[Problem description]: Write out the data word for word, taking care that no picture is carried over.

[Data]:
┌────────

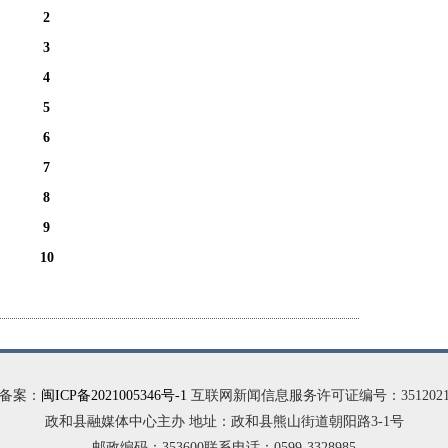
2
3
4
5
6
7
8
9
10
备案：
闽ICP备2021005346号-1
互联网新闻信息服务许可证编号：35120210
政和县融媒体中心主办 地址：政和县熊山街道朝阳路3-1号
邮政编码：353600联系电话：0599-3328985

└────────

[Exercise result]:
2
3
4
5
6
7
8
9
10
备案：
闽ICP备2021005346号-1
互联网新闻信息服务许可证编号：35120210
政和县融媒体中心主办 地址：政和县熊山街道朝阳路3-1号
邮政编码：353600联系电话：0599-3328985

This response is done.